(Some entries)
* START *

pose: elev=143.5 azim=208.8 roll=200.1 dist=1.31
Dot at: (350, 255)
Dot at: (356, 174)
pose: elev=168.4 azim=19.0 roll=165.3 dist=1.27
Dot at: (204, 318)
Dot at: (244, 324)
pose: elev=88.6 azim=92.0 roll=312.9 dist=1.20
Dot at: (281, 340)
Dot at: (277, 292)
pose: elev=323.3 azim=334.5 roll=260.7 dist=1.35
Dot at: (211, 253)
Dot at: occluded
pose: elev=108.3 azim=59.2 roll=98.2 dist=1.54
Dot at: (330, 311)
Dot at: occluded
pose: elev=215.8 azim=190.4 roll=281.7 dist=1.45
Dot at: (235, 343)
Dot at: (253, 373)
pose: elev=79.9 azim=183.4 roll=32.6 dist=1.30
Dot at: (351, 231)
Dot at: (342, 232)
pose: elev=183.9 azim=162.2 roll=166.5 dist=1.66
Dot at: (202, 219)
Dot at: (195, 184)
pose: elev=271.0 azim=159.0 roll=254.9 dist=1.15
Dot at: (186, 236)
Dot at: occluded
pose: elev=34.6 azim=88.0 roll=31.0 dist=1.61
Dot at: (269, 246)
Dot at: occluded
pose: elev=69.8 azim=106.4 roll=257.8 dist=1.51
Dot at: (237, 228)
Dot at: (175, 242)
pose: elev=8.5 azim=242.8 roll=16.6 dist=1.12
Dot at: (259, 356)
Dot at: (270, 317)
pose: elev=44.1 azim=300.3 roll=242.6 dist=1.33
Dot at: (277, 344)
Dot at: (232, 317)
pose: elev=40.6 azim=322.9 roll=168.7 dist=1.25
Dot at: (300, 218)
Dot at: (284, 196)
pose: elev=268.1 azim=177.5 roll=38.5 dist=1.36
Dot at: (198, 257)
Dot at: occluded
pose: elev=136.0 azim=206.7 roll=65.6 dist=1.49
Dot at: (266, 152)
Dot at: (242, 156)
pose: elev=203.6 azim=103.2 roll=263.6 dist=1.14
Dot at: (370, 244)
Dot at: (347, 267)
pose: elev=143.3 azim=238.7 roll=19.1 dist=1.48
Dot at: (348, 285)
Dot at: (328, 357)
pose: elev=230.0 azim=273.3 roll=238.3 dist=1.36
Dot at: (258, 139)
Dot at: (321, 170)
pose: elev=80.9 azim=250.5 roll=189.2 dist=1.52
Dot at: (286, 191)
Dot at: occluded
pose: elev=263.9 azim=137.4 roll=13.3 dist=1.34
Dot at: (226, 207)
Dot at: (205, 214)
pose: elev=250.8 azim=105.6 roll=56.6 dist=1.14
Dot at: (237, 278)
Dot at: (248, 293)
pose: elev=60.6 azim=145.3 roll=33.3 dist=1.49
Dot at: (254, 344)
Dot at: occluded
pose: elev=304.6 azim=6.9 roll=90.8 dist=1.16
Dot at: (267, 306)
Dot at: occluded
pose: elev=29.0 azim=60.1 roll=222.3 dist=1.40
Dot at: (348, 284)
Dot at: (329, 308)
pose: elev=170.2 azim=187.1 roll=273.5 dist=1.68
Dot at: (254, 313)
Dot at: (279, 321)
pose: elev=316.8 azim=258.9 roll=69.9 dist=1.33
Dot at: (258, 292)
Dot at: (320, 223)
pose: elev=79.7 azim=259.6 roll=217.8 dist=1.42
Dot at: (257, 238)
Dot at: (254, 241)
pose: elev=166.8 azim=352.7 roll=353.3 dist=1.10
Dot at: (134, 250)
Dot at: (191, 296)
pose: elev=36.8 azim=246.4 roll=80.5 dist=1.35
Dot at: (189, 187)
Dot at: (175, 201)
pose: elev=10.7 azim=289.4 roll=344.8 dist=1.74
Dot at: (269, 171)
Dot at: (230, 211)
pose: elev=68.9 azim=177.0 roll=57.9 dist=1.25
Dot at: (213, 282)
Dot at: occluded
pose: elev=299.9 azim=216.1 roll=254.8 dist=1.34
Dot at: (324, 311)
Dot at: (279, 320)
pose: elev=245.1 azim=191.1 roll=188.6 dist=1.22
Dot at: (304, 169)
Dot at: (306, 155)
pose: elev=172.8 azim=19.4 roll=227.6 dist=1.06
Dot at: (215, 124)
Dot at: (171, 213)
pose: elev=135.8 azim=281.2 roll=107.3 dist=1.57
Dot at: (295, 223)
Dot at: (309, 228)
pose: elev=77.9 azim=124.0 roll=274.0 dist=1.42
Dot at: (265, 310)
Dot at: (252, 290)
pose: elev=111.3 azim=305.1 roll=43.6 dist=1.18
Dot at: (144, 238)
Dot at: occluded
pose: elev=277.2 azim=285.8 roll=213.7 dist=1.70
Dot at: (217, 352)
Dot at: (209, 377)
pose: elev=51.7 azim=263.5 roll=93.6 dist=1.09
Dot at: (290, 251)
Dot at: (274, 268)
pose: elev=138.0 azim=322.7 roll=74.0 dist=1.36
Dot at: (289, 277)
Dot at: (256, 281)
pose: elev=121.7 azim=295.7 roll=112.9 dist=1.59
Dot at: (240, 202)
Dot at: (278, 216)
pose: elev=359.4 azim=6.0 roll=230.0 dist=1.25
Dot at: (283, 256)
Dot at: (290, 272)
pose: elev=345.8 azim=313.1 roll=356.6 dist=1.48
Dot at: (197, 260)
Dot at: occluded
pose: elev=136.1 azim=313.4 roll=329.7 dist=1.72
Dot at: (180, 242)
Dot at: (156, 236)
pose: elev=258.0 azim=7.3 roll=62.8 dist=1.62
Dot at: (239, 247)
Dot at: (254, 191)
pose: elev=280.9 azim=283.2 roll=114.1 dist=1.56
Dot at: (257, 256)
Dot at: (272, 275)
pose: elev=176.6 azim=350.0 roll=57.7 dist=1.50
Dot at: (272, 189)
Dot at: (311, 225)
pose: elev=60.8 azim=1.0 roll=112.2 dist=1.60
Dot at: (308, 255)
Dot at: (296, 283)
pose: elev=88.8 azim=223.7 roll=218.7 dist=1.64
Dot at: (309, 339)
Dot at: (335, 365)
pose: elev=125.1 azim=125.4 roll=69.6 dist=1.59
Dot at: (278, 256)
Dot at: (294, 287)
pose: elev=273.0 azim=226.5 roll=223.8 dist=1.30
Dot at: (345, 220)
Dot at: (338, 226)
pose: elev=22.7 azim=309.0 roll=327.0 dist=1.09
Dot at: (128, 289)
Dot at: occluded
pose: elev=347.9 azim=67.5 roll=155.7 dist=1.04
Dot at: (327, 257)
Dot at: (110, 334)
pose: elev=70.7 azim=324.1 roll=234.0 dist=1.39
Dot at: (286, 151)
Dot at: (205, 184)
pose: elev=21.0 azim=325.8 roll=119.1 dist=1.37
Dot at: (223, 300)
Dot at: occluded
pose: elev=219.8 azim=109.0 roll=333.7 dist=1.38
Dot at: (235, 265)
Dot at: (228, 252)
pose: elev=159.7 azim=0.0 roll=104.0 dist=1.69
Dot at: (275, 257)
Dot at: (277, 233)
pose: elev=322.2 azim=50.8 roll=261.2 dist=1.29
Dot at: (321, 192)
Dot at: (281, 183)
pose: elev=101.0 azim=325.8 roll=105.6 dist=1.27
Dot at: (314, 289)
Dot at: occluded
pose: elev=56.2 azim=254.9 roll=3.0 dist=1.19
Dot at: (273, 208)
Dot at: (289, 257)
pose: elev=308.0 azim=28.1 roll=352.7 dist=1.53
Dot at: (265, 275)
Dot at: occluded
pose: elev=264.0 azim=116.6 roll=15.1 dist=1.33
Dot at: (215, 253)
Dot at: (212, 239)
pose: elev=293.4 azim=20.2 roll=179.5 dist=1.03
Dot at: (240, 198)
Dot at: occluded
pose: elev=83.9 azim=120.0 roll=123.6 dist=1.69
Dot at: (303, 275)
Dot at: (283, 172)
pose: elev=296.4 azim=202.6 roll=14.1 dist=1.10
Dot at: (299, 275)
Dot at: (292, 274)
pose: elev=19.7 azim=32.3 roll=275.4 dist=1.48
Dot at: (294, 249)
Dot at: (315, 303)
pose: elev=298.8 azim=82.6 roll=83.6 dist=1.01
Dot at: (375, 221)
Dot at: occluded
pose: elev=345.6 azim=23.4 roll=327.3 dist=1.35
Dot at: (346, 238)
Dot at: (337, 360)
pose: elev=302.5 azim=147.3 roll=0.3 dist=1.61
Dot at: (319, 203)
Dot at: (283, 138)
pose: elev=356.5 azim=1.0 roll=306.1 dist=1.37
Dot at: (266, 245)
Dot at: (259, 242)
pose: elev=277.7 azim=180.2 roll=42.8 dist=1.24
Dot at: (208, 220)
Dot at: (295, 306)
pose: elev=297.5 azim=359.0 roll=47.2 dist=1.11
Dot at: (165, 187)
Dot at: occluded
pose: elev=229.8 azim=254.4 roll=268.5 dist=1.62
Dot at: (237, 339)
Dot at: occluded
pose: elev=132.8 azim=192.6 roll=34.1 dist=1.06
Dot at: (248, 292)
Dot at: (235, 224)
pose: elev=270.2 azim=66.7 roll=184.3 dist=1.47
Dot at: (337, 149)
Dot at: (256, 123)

* END *

What is being asked → Rewrite everything from the line containing "pose: elev=298.8 azim=82.6" down to the line containing "Dot at: (295, 306)", swapping "roll" for "tilt" and leaving the rest as it is.

Exercise output →
pose: elev=298.8 azim=82.6 tilt=83.6 dist=1.01
Dot at: (375, 221)
Dot at: occluded
pose: elev=345.6 azim=23.4 tilt=327.3 dist=1.35
Dot at: (346, 238)
Dot at: (337, 360)
pose: elev=302.5 azim=147.3 tilt=0.3 dist=1.61
Dot at: (319, 203)
Dot at: (283, 138)
pose: elev=356.5 azim=1.0 tilt=306.1 dist=1.37
Dot at: (266, 245)
Dot at: (259, 242)
pose: elev=277.7 azim=180.2 tilt=42.8 dist=1.24
Dot at: (208, 220)
Dot at: (295, 306)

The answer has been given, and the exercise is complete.